'Models of excellence'

Bringing a spiritual perspective to daily life

It was the baby on the subway that got my attention. Looking up from my magazine, I couldn't help spotting her, bouncing in a carrier hanging from her mother's neck. "Tia," as I was told she was called, was a grinning, chirping, 5-month-old in a flowered "onesie." But it wasn't just Tia's utterly adorable baby-ness that got my attention. It was her response to the other passengers on the train.

Standing, clustered near the door, just a few steps from Tia and her parents, was a group of college students talking loudly about their less-than- savory plans for the evening. Most people were blocking them out by burying themselves in various choices of reading material. But Tia had a different response.

She gazed at those students with what I can only describe as pure love. This wasn't just a baby's adoration or a look of interest. From the expression on her face I'd have thought that these students were family members. The love was unmistakable.

It was a look I recognized. Just a few weeks before, I, too, had been gazing at my fellow passengers with new - or maybe just more childlike - eyes. Tia's response took me back to that transforming afternoon.

I'd been reading Mary Baker Eddy's seminal work, "Science and Health with Key to the Scriptures," when I'd run across yet another of her stop-you-in-your-tracks commands: "Let us accept Science, relinquish all theories based on sense-testimony, give up imperfect models and illusive ideals," she wrote. "And so let us have one God, one Mind, and that one perfect, producing His own models of excellence. Let the 'male and female' of God's creating appear" (page 249).

Models of excellence?

If I had to pick a place to spot God's models of excellence, it probably wouldn't have been on crowded public transportation in the middle of rush hour.

Passengers, weary with the day's work, were often irritable about the cramped quarters - and snappish. Office workers and college students, young mothers and the man who was panhandling on the corner earlier, all crushed together in an all-too-often quarrelsome mix, didn't seem to be promising candidates.

I was intrigued by the idea of "models of excellence." I asked myself: Am I willing to see my fellow travelers in this light of God's love?

My prayer on the subway that sweltering afternoon was to do just what the passage asks: To give up my limited, human view of the other people on the train and to adopt a Mind's-eye view. I reasoned that since I was Mind's idea, I could know only what Mind was knowing, see only what Mind was seeing.

Was Mind seeing His children - yes, my fellow passengers - as irritable, struggling, disconnected?
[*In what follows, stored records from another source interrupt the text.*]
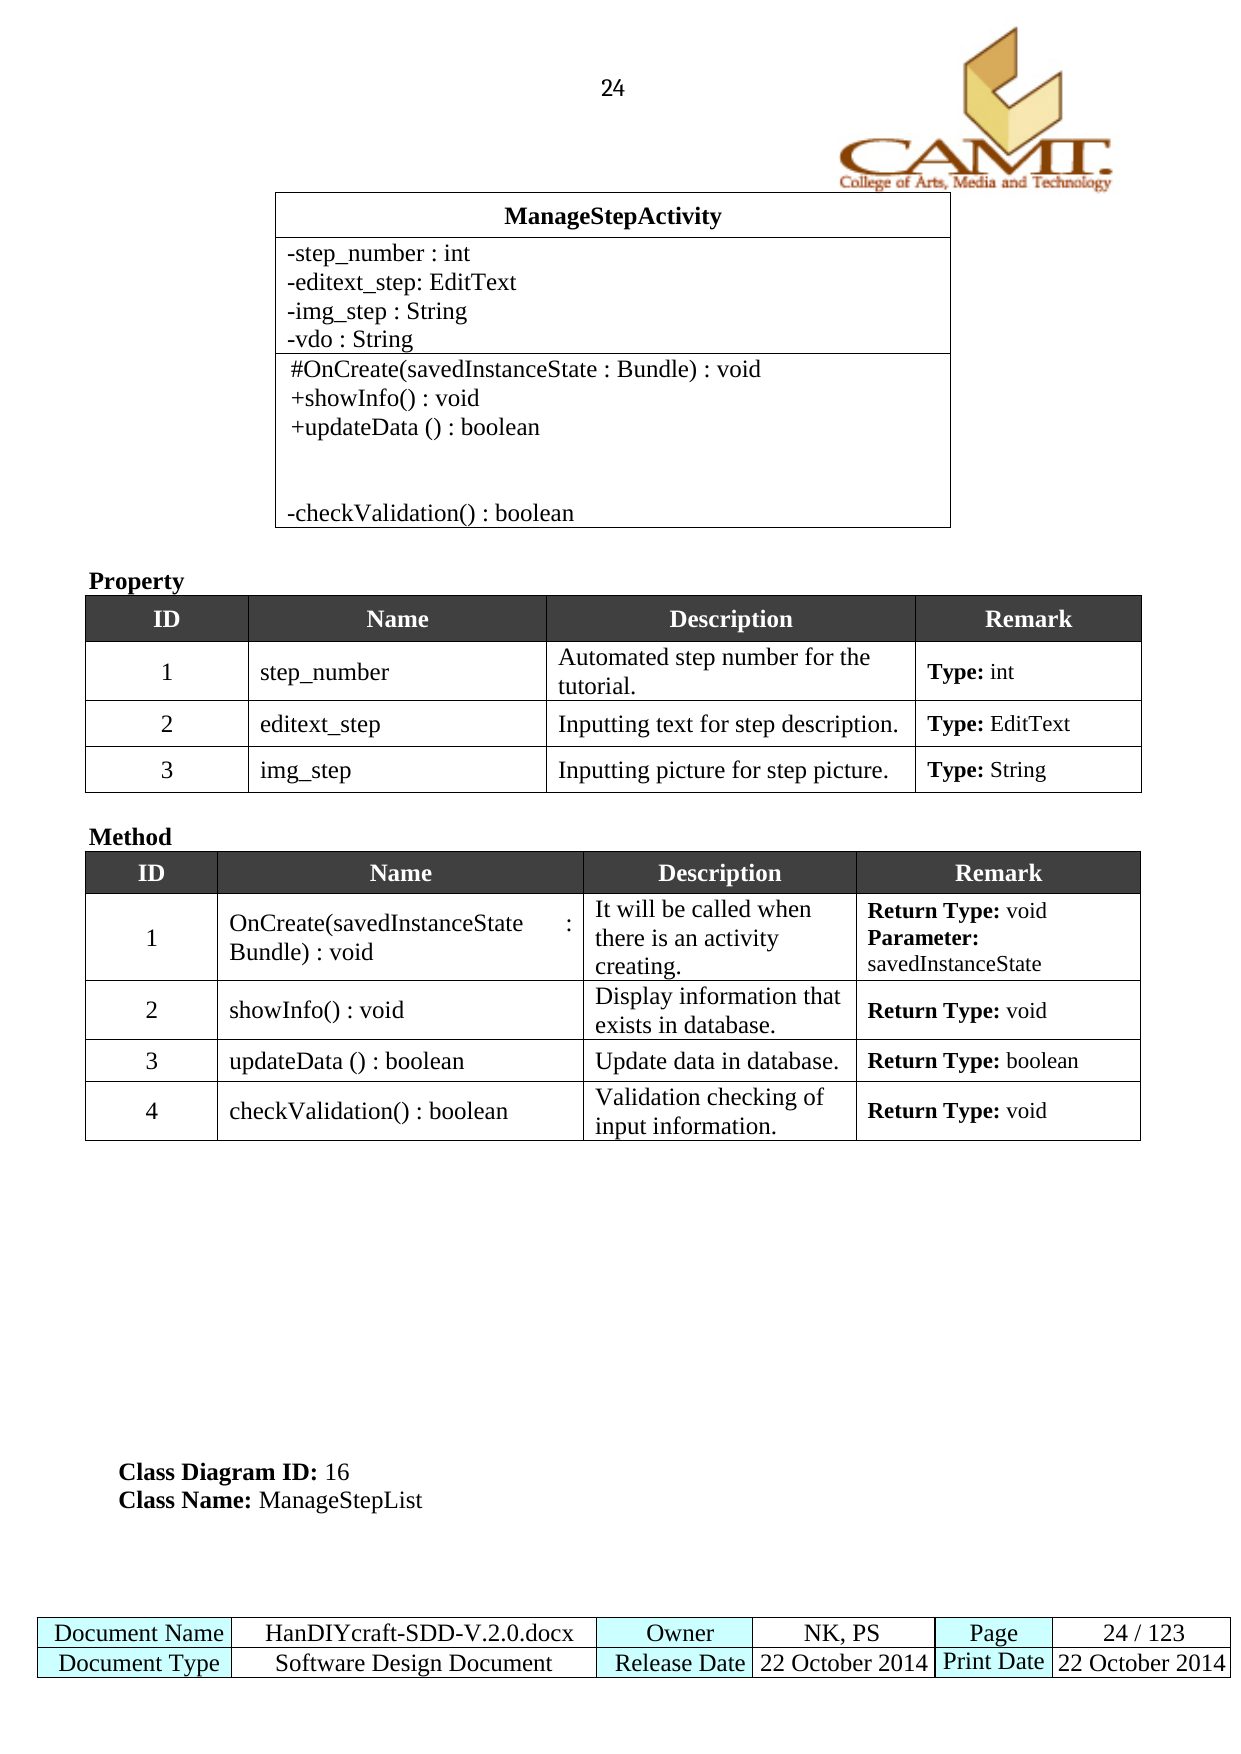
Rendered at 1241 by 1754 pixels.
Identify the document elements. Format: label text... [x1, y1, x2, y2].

table_cell Type: EditText [916, 701, 1141, 746]
table_cell 1 [86, 894, 217, 980]
table_cell 4 [86, 1082, 217, 1139]
table_cell img_step [249, 747, 546, 792]
table_cell 3 [86, 1040, 217, 1081]
table_cell Return Type: void [857, 981, 1140, 1039]
table_cell Validation checking of input information. [584, 1082, 856, 1139]
table_cell OnCreate(savedInstanceState : Bundle) : void [218, 894, 583, 980]
table_cell 1 [86, 642, 248, 700]
table_header Remark [857, 852, 1140, 893]
table_header Description [547, 596, 915, 641]
table_cell Type: String [916, 747, 1141, 792]
table_cell Automated step number for the tutorial. [547, 642, 915, 700]
table_header Remark [916, 596, 1141, 641]
table_header ManageStepActivity [276, 193, 950, 237]
table_cell -step_number : int -editext_step: EditText -img_step : String -vdo : String [276, 238, 950, 353]
text Class Diagram ID: 16 [118, 1457, 1108, 1486]
table_cell It will be called when there is an activity creating. [584, 894, 856, 980]
table_header Description [584, 852, 856, 893]
table_cell Return Type: void Parameter: savedInstanceState [857, 894, 1140, 980]
table_cell Display information that exists in database. [584, 981, 856, 1039]
text Method [88, 822, 1108, 851]
table_cell 2 [86, 981, 217, 1039]
table_cell #OnCreate(savedInstanceState : Bundle) : void +showInfo() : void +updateData () : boolean -checkValidation() : boolean [276, 354, 950, 527]
table_cell showInfo() : void [218, 981, 583, 1039]
list Property [88, 566, 1108, 595]
table_header Name [249, 596, 546, 641]
table_cell updateData () : boolean [218, 1040, 583, 1081]
table_cell 2 [86, 701, 248, 746]
table_cell Update data in database. [584, 1040, 856, 1081]
table_cell 3 [86, 747, 248, 792]
table_cell step_number [249, 642, 546, 700]
picture [755, 18, 1221, 207]
text Class Name: ManageStepList [118, 1486, 1108, 1514]
table_header Name [218, 852, 583, 893]
table_cell Return Type: void [857, 1082, 1140, 1139]
table_cell checkValidation() : boolean [218, 1082, 583, 1139]
table_cell Return Type: boolean [857, 1040, 1140, 1081]
table_cell Type: int [916, 642, 1141, 700]
table_header ID [86, 852, 217, 893]
table_cell editext_step [249, 701, 546, 746]
table_header ID [86, 596, 248, 641]
table_cell Inputting picture for step picture. [547, 747, 915, 792]
table_cell Inputting text for step description. [547, 701, 915, 746]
Impossible! God, who is identified with creating everything good could never lose sight of that spiritual perfection. And as Mind's reflection, neither could I.
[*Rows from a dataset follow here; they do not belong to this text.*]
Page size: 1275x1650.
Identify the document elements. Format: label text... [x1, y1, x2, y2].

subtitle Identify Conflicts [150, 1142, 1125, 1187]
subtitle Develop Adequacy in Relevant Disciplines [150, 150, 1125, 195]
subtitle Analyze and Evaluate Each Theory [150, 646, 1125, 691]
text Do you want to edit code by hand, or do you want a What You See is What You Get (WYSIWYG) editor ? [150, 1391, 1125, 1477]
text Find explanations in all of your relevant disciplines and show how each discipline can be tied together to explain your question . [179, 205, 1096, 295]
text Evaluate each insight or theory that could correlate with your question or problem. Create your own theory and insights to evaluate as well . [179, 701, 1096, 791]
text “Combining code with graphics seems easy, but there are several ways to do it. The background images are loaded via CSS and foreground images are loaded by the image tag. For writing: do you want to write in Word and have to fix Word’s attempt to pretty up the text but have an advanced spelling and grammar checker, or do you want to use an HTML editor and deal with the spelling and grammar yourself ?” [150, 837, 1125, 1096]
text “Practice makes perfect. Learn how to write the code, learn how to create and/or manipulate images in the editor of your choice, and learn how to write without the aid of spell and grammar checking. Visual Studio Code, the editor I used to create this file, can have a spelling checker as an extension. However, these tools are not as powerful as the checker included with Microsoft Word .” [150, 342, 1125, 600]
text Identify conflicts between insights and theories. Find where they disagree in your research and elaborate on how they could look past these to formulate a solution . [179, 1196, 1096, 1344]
I acknowledged the presence of God's "models of excellence" all around me, and my perspective shifted radically. I started to see beyond the business suit or the grouchiness, beyond the signs of exhaustion and poverty.

What I began to understand was that no facade of materiality could hide the glowing reality of each individual's perfect nature, expressed as kindness, discipline, vitality. And with that understanding, came a feeling of love like I've never before experienced.

This was the effect of letting " 'the male and female' of God's creating appear." I was actually happy to be on that subway, happy to be feeling just a smidgen of God's great love for His creation.

Taking a stand for God's "models of excellence" is transforming my view of many individuals, from friends and co-workers to public officials and world leaders. As I've looked for the evidence of excellence - often in spite of the scene right in front of me - I've discovered a perspective that has made it easy (or easier) to love.

Yes, Tia's gaze brought me back to why I made my commitment to seeing "models of excellence" in the first place. Because loving, as the expression of Love, is the most natural thing in the world. And because ultimately, it's this kind of love that heals.